Provided text:
Common Glory

Greetings from the modern swamp,

Amedeo Modigliani once said, "It is your duty in life to save your dream."

In northern Alabama, a young black woman worked a bunch of different jobs -- bagged groceries at the local Kroger, sold used cars, worked at Domino's, fried eggs at a diner, hauled trash and delivered mail. After work she would play guitar and sing and work on getting a band together. She had never been out of the South, seen the ocean or a mountain, but she was on a mission to make the world listen, whatever it took. "Yeah, you got to hold on!" she sang in the chorus of the song that won the Grammy for Song of the Year in 2012. At 23, Brittany Howard and her band, Alabama Shakes sold a million copies of their debut album. Stardom. World tour.

Johnny Allen Hendrix was born in 1942 in Seattle and started playing guitar when he was 15. He moved to Tennessee and played rhythm guitar in different bands on the Chitlin' Circuit, was "discovered," and moved to England and proceeded to burn down the notion of an electric guitar in a pop group and emerged as the greatest guitarist in history. Turned the planet on its ear at Woodstock, literally set the instrument on fire at Monterey Pop. Wore the clothes of a revolutionary and spoke the language of the astral traveller. Voted World Top Musician in 1969, Performer of the Year, Rock Guitarist of the Year... And dead at 27.

Work instructions: Please output the stretch of the Common Glory text from "Common Glory" through "Stardom. World tour.", copied word for word.

Data lines:
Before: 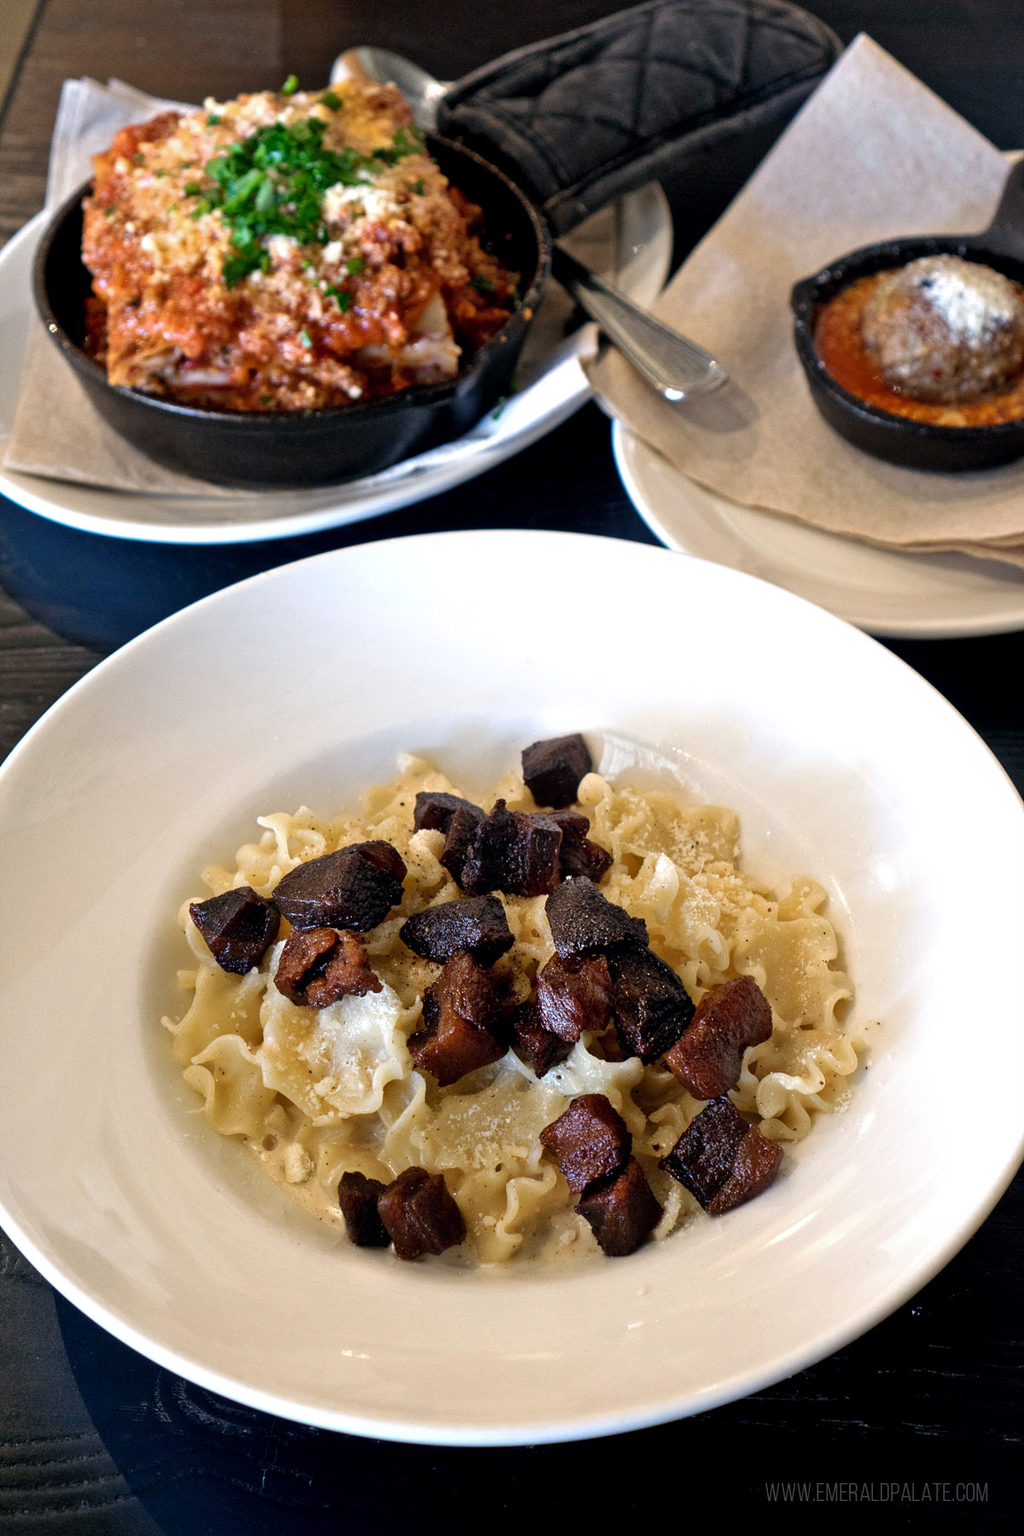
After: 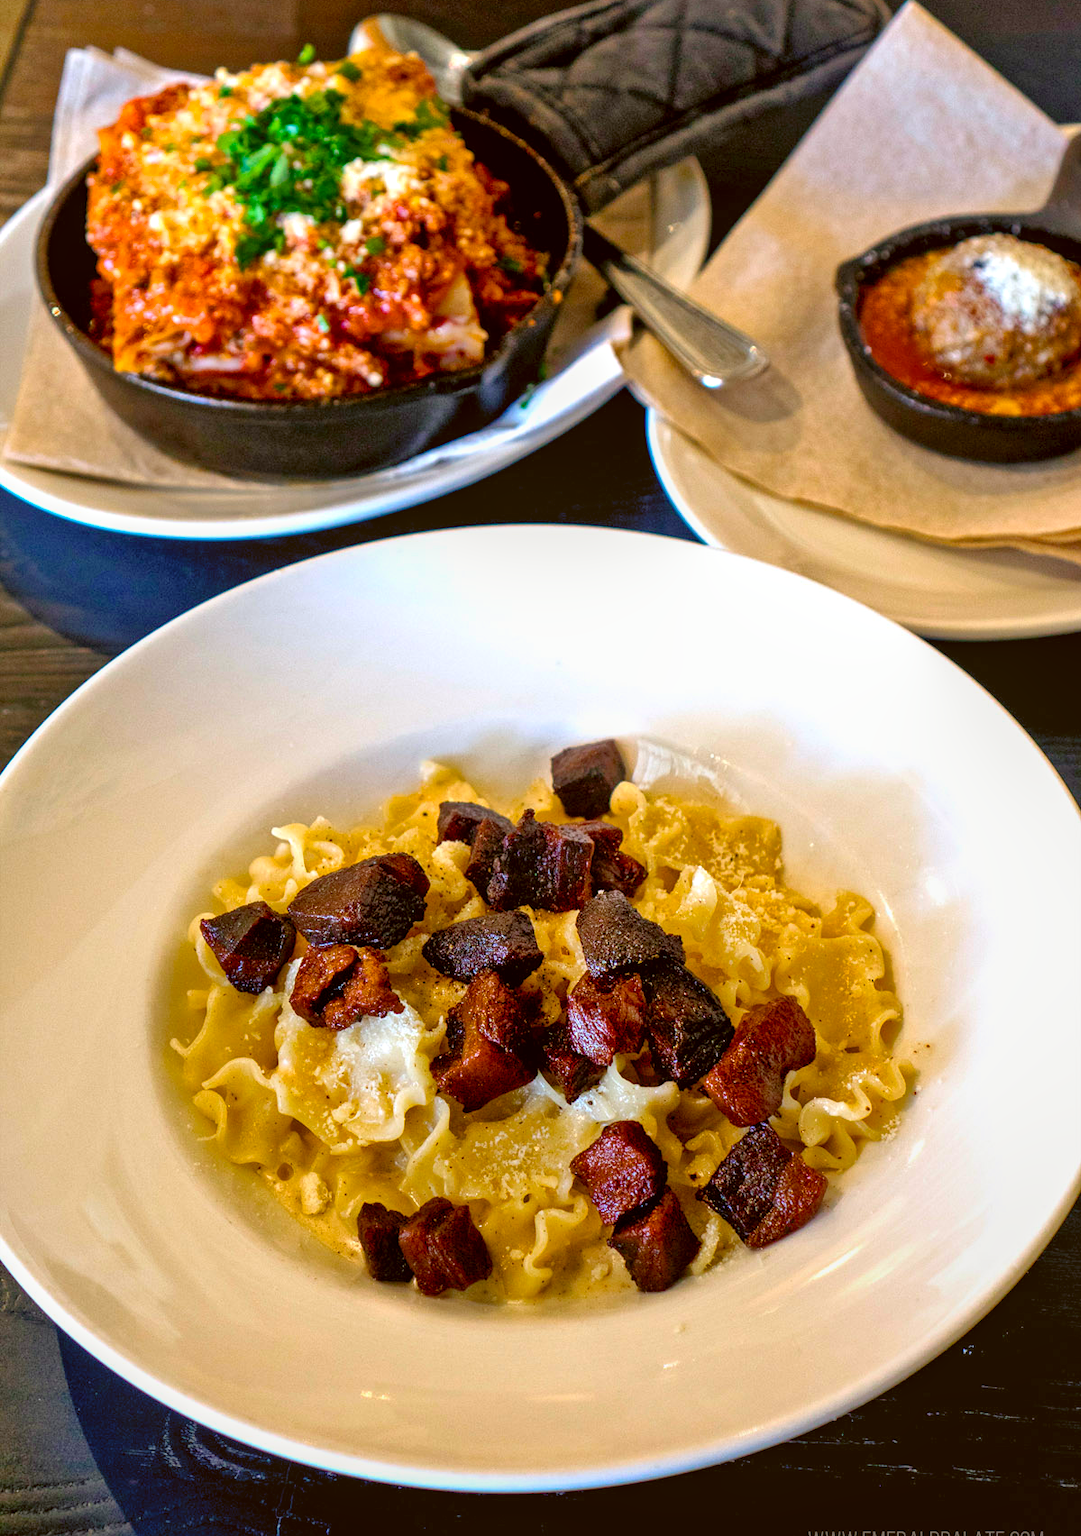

The solution:
Common Glory

Greetings from the modern swamp,

Amedeo Modigliani once said, "It is your duty in life to save your dream."

In northern Alabama, a young black woman worked a bunch of different jobs -- bagged groceries at the local Kroger, sold used cars, worked at Domino's, fried eggs at a diner, hauled trash and delivered mail. After work she would play guitar and sing and work on getting a band together. She had never been out of the South, seen the ocean or a mountain, but she was on a mission to make the world listen, whatever it took. "Yeah, you got to hold on!" she sang in the chorus of the song that won the Grammy for Song of the Year in 2012. At 23, Brittany Howard and her band, Alabama Shakes sold a million copies of their debut album. Stardom. World tour.